Objective: The risk for schizophrenia in immigrants to Europe is approximately three times that of native-born populations. Discrimination and marginalization may influence the risk for schizophrenia within migrant populations. The primary objective of the present study was to determine whether the risk associated with migration was also evident 100 years ago. A second objective was to determine whether changing social stresses are associated with changes to the incidence of schizophrenia.
Method: During the first two decades of the twentieth century, the Provincial Mental Hospital was the sole provider of psychiatric services in British Columbia, Canada.
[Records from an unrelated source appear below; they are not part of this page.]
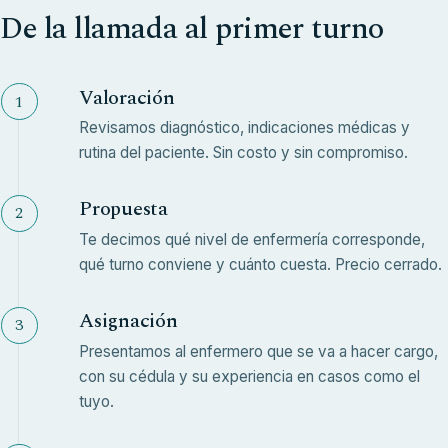
De la llamada al primer turno
Valoración
Revisamos diagnóstico, indicaciones médicas y
rutina del paciente. Sin costo y sin compromiso.
Propuesta
Te decimos qué nivel de enfermería corresponde,
qué turno conviene y cuánto cuesta. Precio cerrado.
Asignación
Presentamos al enfermero que se va a hacer cargo,
con su cédula y su experiencia en casos como el
tuyo.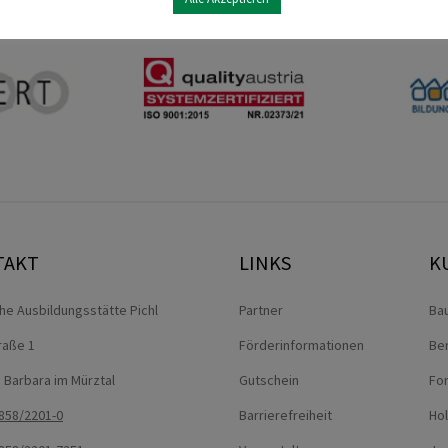
TAKT
LINKS
K
che Ausbildungsstätte Pichl
Partner
Ba
traße 1
Förderinformationen
Be
. Barbara im Mürztal
Gutschein
For
858/2201-0
Barrierefreiheit
Ho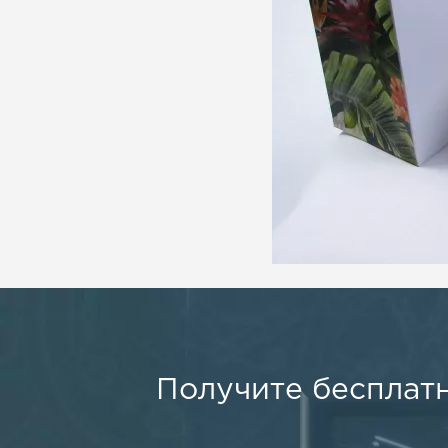
Получите бесплат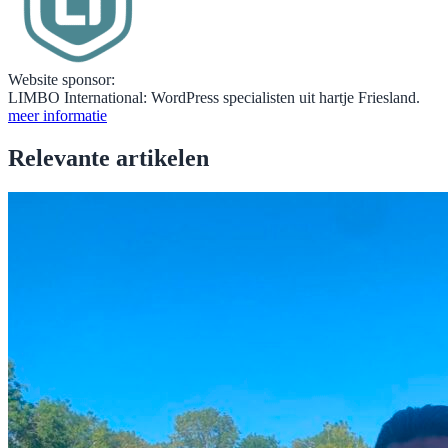
Website sponsor:
LIMBO International: WordPress specialisten uit hartje Friesland.
meer informatie
Relevante artikelen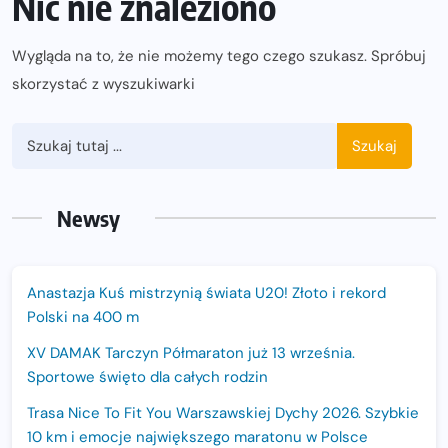
Nic nie znaleziono
Wygląda na to, że nie możemy tego czego szukasz. Spróbuj
skorzystać z wyszukiwarki
Szukaj
Newsy
Anastazja Kuś mistrzynią świata U20! Złoto i rekord
Polski na 400 m
XV DAMAK Tarczyn Półmaraton już 13 września.
Sportowe święto dla całych rodzin
Trasa Nice To Fit You Warszawskiej Dychy 2026. Szybkie
10 km i emocje największego maratonu w Polsce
Detailed clinical records have been preserved for 99.5% of 2477 patients who had a psychiatric admission between 1902 and 1913. Diagnoses were made after a detailed file review and 807 patients met DSM-IV criteria for first-episode schizophrenia, schizophreniform disorder, schizoaffective disorder, or psychosis not otherwise specified. Diagnoses had high inter-rater reliability. The incidence of schizophrenia in migrants from Britain or Continental Europe was compared with that in the Canadian-born population using indirect standardization and Poisson models.
Results: Migration from Britain or Continental Europe to Canada in the early twentieth century was associated with an increased rate of schizophrenia; IRR=1.54, (95% CI=1.33-1.78). Incidence increased over time in immigrants but not in the native-born population and this increase occurred during a period of economic recession.
Conclusions: Migration was a risk factor for schizophrenia a century ago as it is today. This risk occurred in white migrants from Europe and increased during a period of increased social stress.